▶ _Prompt_: Produce a faithful copy of every record below, without the pictures.

[Dataset entries]
┄┄┄┄┄┄┄┄┄┄

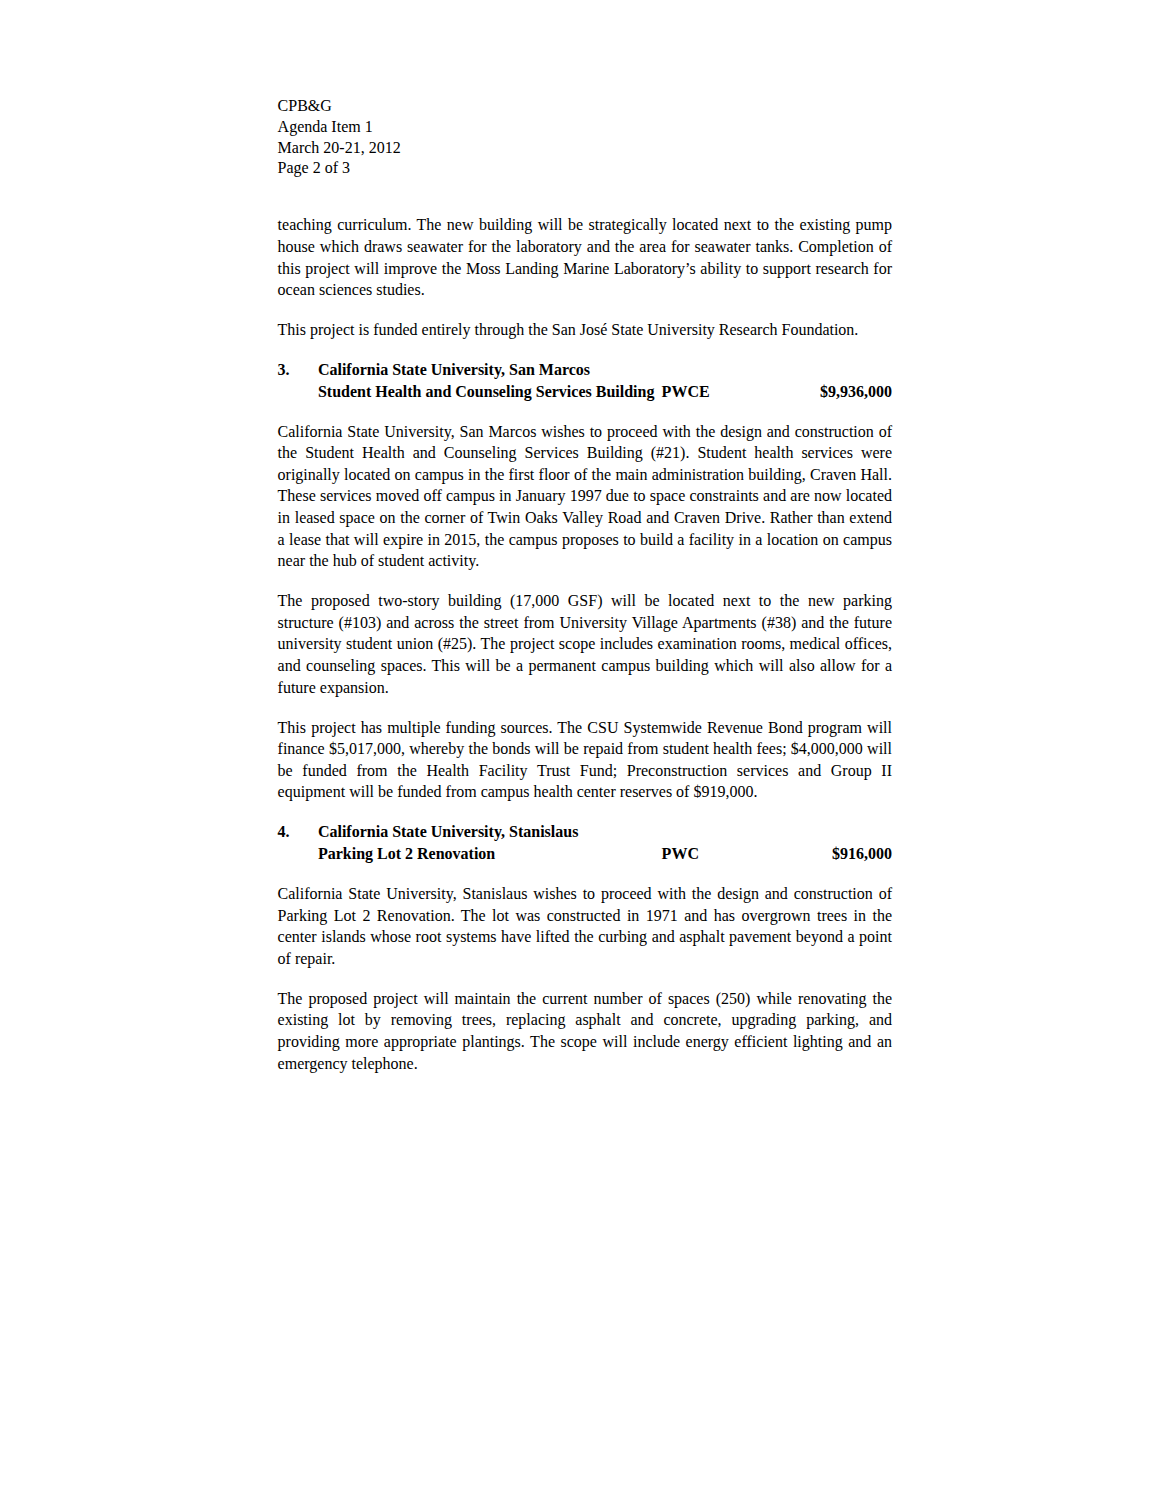CPB&G
Agenda Item 1
March 20-21, 2012
Page 2 of 3
teaching curriculum. The new building will be strategically located next to the existing pump house which draws seawater for the laboratory and the area for seawater tanks. Completion of this project will improve the Moss Landing Marine Laboratory’s ability to support research for ocean sciences studies.
This project is funded entirely through the San José State University Research Foundation.
| 3. | California State University, San Marcos | | |
| | Student Health and Counseling Services Building | PWCE | $9,936,000 |
California State University, San Marcos wishes to proceed with the design and construction of the Student Health and Counseling Services Building (#21). Student health services were originally located on campus in the first floor of the main administration building, Craven Hall. These services moved off campus in January 1997 due to space constraints and are now located in leased space on the corner of Twin Oaks Valley Road and Craven Drive. Rather than extend a lease that will expire in 2015, the campus proposes to build a facility in a location on campus near the hub of student activity.
The proposed two-story building (17,000 GSF) will be located next to the new parking structure (#103) and across the street from University Village Apartments (#38) and the future university student union (#25). The project scope includes examination rooms, medical offices, and counseling spaces. This will be a permanent campus building which will also allow for a future expansion.
This project has multiple funding sources. The CSU Systemwide Revenue Bond program will finance $5,017,000, whereby the bonds will be repaid from student health fees; $4,000,000 will be funded from the Health Facility Trust Fund; Preconstruction services and Group II equipment will be funded from campus health center reserves of $919,000.
| 4. | California State University, Stanislaus | | |
| | Parking Lot 2 Renovation | PWC | $916,000 |
California State University, Stanislaus wishes to proceed with the design and construction of Parking Lot 2 Renovation. The lot was constructed in 1971 and has overgrown trees in the center islands whose root systems have lifted the curbing and asphalt pavement beyond a point of repair.
The proposed project will maintain the current number of spaces (250) while renovating the existing lot by removing trees, replacing asphalt and concrete, upgrading parking, and providing more appropriate plantings. The scope will include energy efficient lighting and an emergency telephone.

┄┄┄┄┄┄┄┄┄┄

▶ _Answer space_:
CPB&G
Agenda Item 1
March 20-21, 2012
Page 2 of 3
teaching curriculum. The new building will be strategically located next to the existing pump house which draws seawater for the laboratory and the area for seawater tanks. Completion of this project will improve the Moss Landing Marine Laboratory’s ability to support research for ocean sciences studies.
This project is funded entirely through the San José State University Research Foundation.
| 3. | California State University, San Marcos | | |
| | Student Health and Counseling Services Building | PWCE | $9,936,000 |
California State University, San Marcos wishes to proceed with the design and construction of the Student Health and Counseling Services Building (#21). Student health services were originally located on campus in the first floor of the main administration building, Craven Hall. These services moved off campus in January 1997 due to space constraints and are now located in leased space on the corner of Twin Oaks Valley Road and Craven Drive. Rather than extend a lease that will expire in 2015, the campus proposes to build a facility in a location on campus near the hub of student activity.
The proposed two-story building (17,000 GSF) will be located next to the new parking structure (#103) and across the street from University Village Apartments (#38) and the future university student union (#25). The project scope includes examination rooms, medical offices, and counseling spaces. This will be a permanent campus building which will also allow for a future expansion.
This project has multiple funding sources. The CSU Systemwide Revenue Bond program will finance $5,017,000, whereby the bonds will be repaid from student health fees; $4,000,000 will be funded from the Health Facility Trust Fund; Preconstruction services and Group II equipment will be funded from campus health center reserves of $919,000.
| 4. | California State University, Stanislaus | | |
| | Parking Lot 2 Renovation | PWC | $916,000 |
California State University, Stanislaus wishes to proceed with the design and construction of Parking Lot 2 Renovation. The lot was constructed in 1971 and has overgrown trees in the center islands whose root systems have lifted the curbing and asphalt pavement beyond a point of repair.
The proposed project will maintain the current number of spaces (250) while renovating the existing lot by removing trees, replacing asphalt and concrete, upgrading parking, and providing more appropriate plantings. The scope will include energy efficient lighting and an emergency telephone.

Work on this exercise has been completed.